Parv wrote:

in message <[EMAIL PROTECTED]>,
wrote Pat Maddox thusly...
I have a backup script that runs nightly, and I want it to exclude
certain dirs (ports, obj, etc).  However when I run the script it
doesn't exclude anything, leaving me with pretty massive backups.
...
/, /var, /usr, and /backup are all on different partitions.  The key
part is at the bottom where it calls rsync and excludes dirs.  Can
someone tell me what's wrong with the script?
...
PRE="/usr/local/bin/rsync"
${PRE} -bapoguLxSRC --exclude=*.core --exclude=*~* / --exclude=/dev
--exclude=/backup /backup/${DAY1}/
${PRE} -bapoguLxSRC --exclude=*.core --exclude=*~* /var /backup/${DAY1}/
${PRE} -bapoguLxSRC --exclude=*.core --exclude=*~* --exclude=/usr/src
--exclude=/usr/ports --exclude=/usr/obj /usr /backup/${DAY1}/

Your script seems to have wrapped by your mail client.

Anyway, in rsync(1) man page, see "INCLUDE/EXCLUDE PATTERN RULES"
section, point 2 ...

 o if the pattern ends with a / then it will only  match  a  direc-
   tory, not a file, link, or device.


In other words, none of your exclude patterns for directories end in
'/' , thus the backup, src, ports, etc. directories are not
excluded.
I'm not sure that's true. It says a pattern ending in slash only matches a directory, it doesn't say that a pattern not ending in slash won't match a directory.

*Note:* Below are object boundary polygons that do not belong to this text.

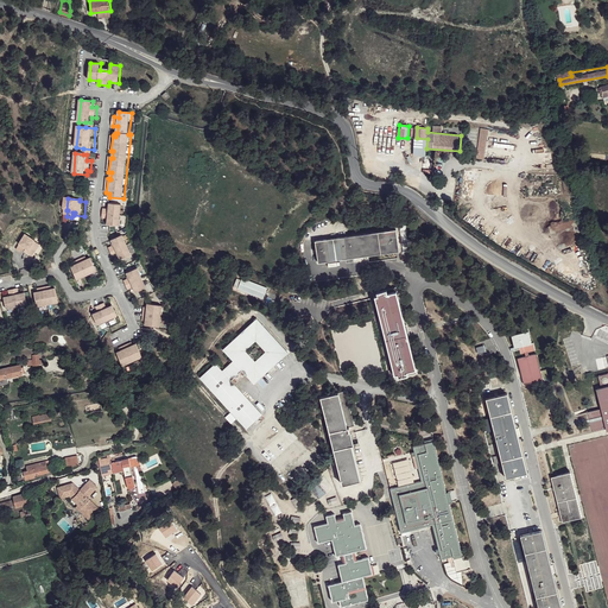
[(113,213),(107,211),(106,221),(112,222),(111,228),(122,229),(125,208),(113,206),(113,213)]
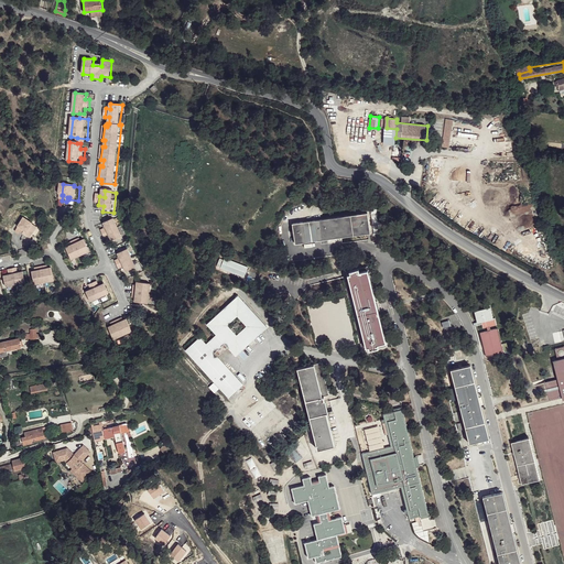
[(364,215),(291,226),(293,246),(367,234),(364,215)]
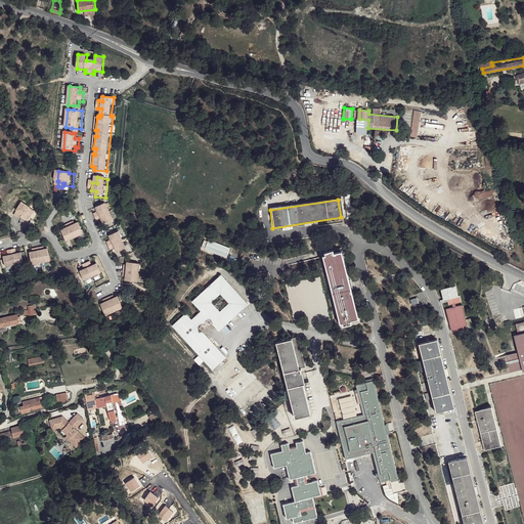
[(33,209),(24,203),(18,211),(19,212),(16,216),(19,218),(22,215),(24,217),(23,217),(30,222),(37,212),(32,209),(33,209)]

However, the patterns are anchored wrongly. Absolute patterns are still relative to to tree being transferred. So --exclude=/usr/obj when transferring /usr would try to match /usr/usr/obj, which is wrong. Take the name of the filesystem being rsynced off those patterns and you should find them excluded as you want.

The rsync man page does try to explain this: it is a bit long and can take a few reads, but look at the FILTER RULES and ANCHORED PATTERNS... sections.

--Alex

PS Your flags are way over the top. -a already includes -rlptgoD so you don't need them again. Do you really want -R and I think that knocks the top-level directory off the files which are unpacked? And if this is a backup, then why -u? That's for use when you are changing files on the destination and don't want those changes overwritten, which doesn't sound like what you are doing. And if it is a backup, then you might also want -H to preserve hard links.